Now that we have an overview of the Universities prospective students are applying to, lets dig a little deeper into the students themselves.
Predictors

- Quantitative scores are overall higher than their verbal counter parts.
- Compared to the official GRE verbal average of 150, and quantitative average of 152, it seems self reported scores are significantly skewed positively.
- There are definitely many biases with creating a sample from only data posted on forums, as they are self reported, universities are skewed toward the top tier, many come from the same applicant, and generally those who post to forums are more serious about attending a higher education program.

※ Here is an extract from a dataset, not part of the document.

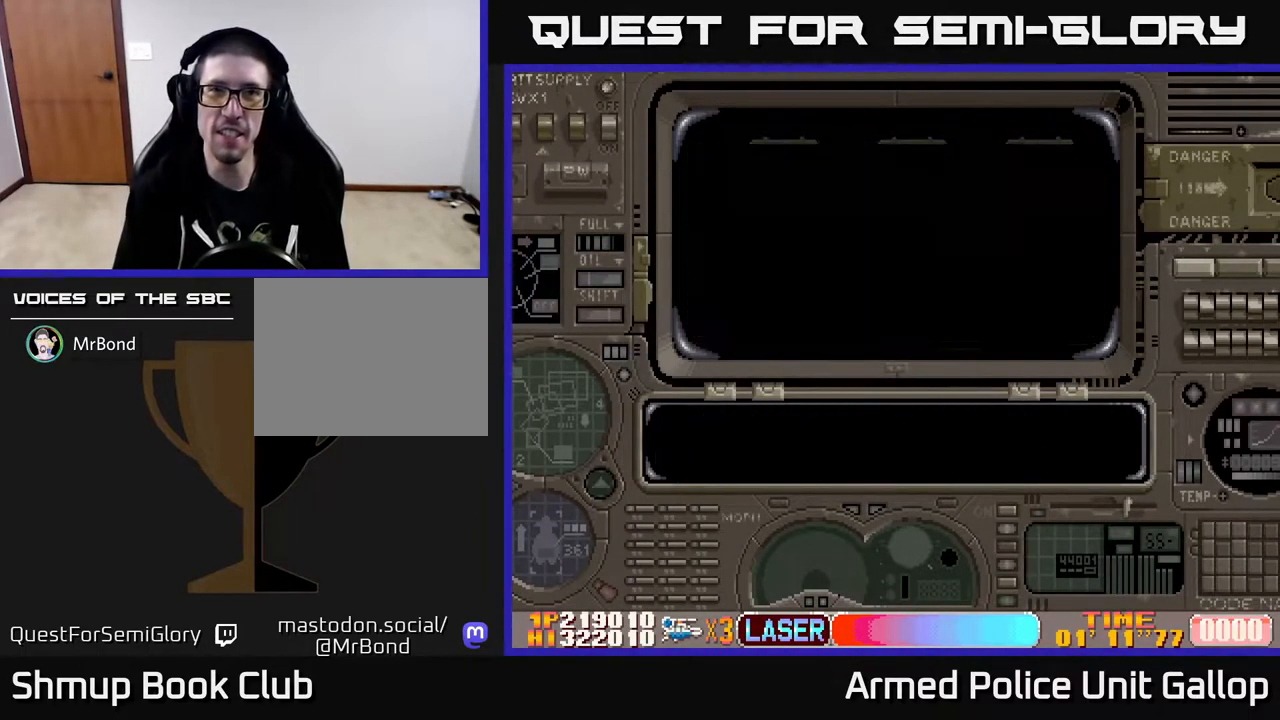
{"buttons": ["A"], "left_stick": "center", "right_stick": "center", "events": []}
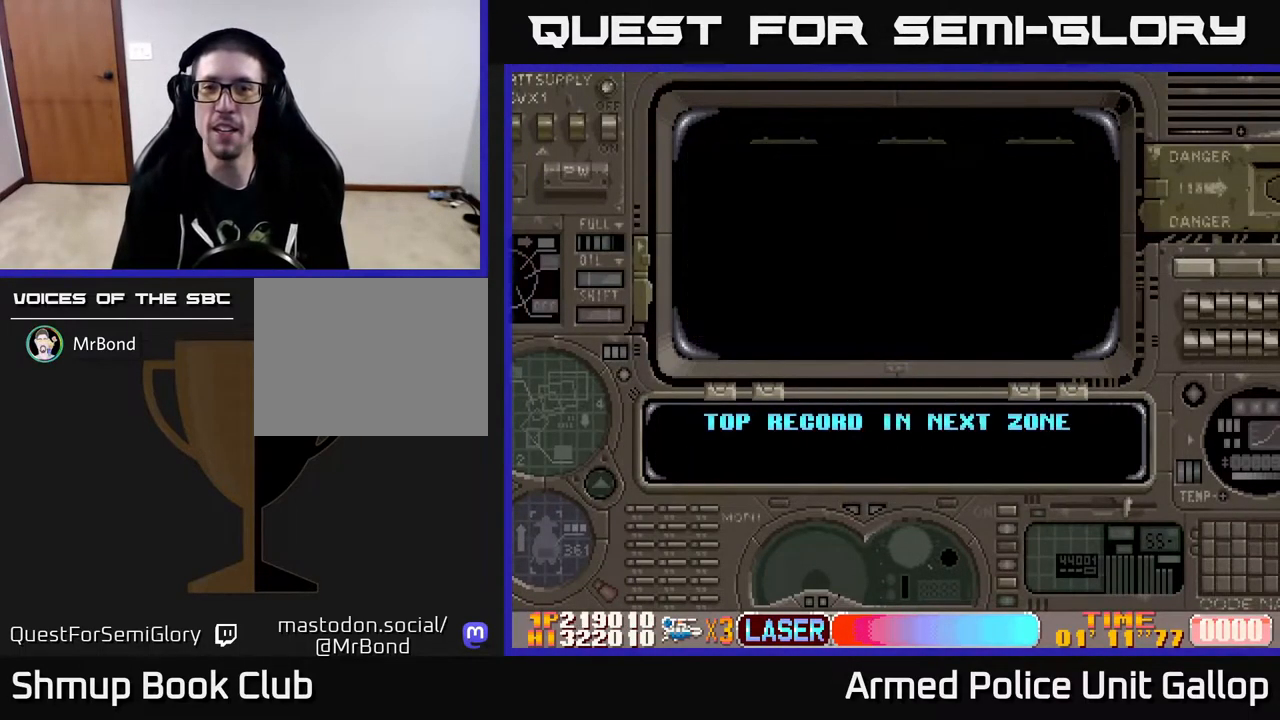
{"buttons": ["A"], "left_stick": "center", "right_stick": "center", "events": [[133, "A", "up"], [350, "A", "down"]]}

- GPA and GRE score seem to align with the assumptions presented above, wherein the skewed GRE scores follow the skew in high GPAs (Those with high GPA’s get high GRE scores).
Grades and Admission Correlation
> sapply(c("gpa", "verbal", "quant", "total"), function(x) print(summary(lm(g3[,x]~g3$decision))$coefficients))Estimate Std. Error t value Pr(>|t|)
(Intercept) 3.67261098 0.002039816 1800.46150 0.00000e+00
g3$decisionRejected -0.04457445 0.003253950 -13.69857 1.36217e-42
Estimate Std. Error t value Pr(>|t|)
(Intercept) 158.6258600 0.05004327 3169.77396 0.000000e+00
g3$decisionRejected -0.8462978 0.07982988 -10.60127 3.246318e-26
Estimate Std. Error t value Pr(>|t|)
(Intercept) 160.092758 0.05120544 3126.47930 0.00000e+00
g3$decisionRejected 0.494945 0.08168379 6.05928 1.38242e-09
Estimate Std. Error t value Pr(>|t|)
(Intercept) 318.7186178 0.07348505 4337.189906 0.000000000
g3$decisionRejected -0.3513528 0.11722460 -2.997262 0.002726237
- I Guess they aren’t lying when they say GRE is often disregarded as a measure for aptitude, as only GPA and verbal scores are negatively affected by a rejection.
- Although the P values suggest that the probability that GRE scores have nothing to do with the decision is low, the magnitude, and valence (quant) of the change leads me to believe that the relationship is not well defined here.
- Apparently a rejection decision decreases verbal scores by 0.85 points, and increases quant scores by 0.5 points. (Doesn’t pass the sanity check)

- Even Grouping by majors (ones with enough data) no definite conclusion can be reached, those with significantly lower score often are accepted instead of higher scoring applicants.
*UIUC’s computer science program is the most applied to, from the data extracted.
*Although the PhD program does show a trend with high GRE scores driving acceptance, it is mitigated by the unclear picture depicted by MS applicants.
- Perhaps the positively skewed GRE scores are so close together and close to the top, that a difference between them has no bearing on the decision (Possible area to look into but would require complete application for ceteris paribus).
Offset prediction with pessimism
Since it seems like we have too skewed a dataset to perform some Multivariate Analysis, we should get the to the point of this exercise and answer the ultimate question.
Who was the gangster that got into my dream school with those scores?
- Somewhat of a different picture than we are used to

Conclusion
- We scraped a quarter of a million grad application forum posts
- Did our best to clean, and dedup (No guarantees here)
- Visualized some of the basic statistics popular schools/majors and grade distribution
- Attempted to find some correlation between grades and admissions
- Celebrated the men and women who took on the house and won.
Train along side those who know you best, learn from those who you trust most, respect the wisdom of those who’ve been there before, and embrace the promise of those just on their way.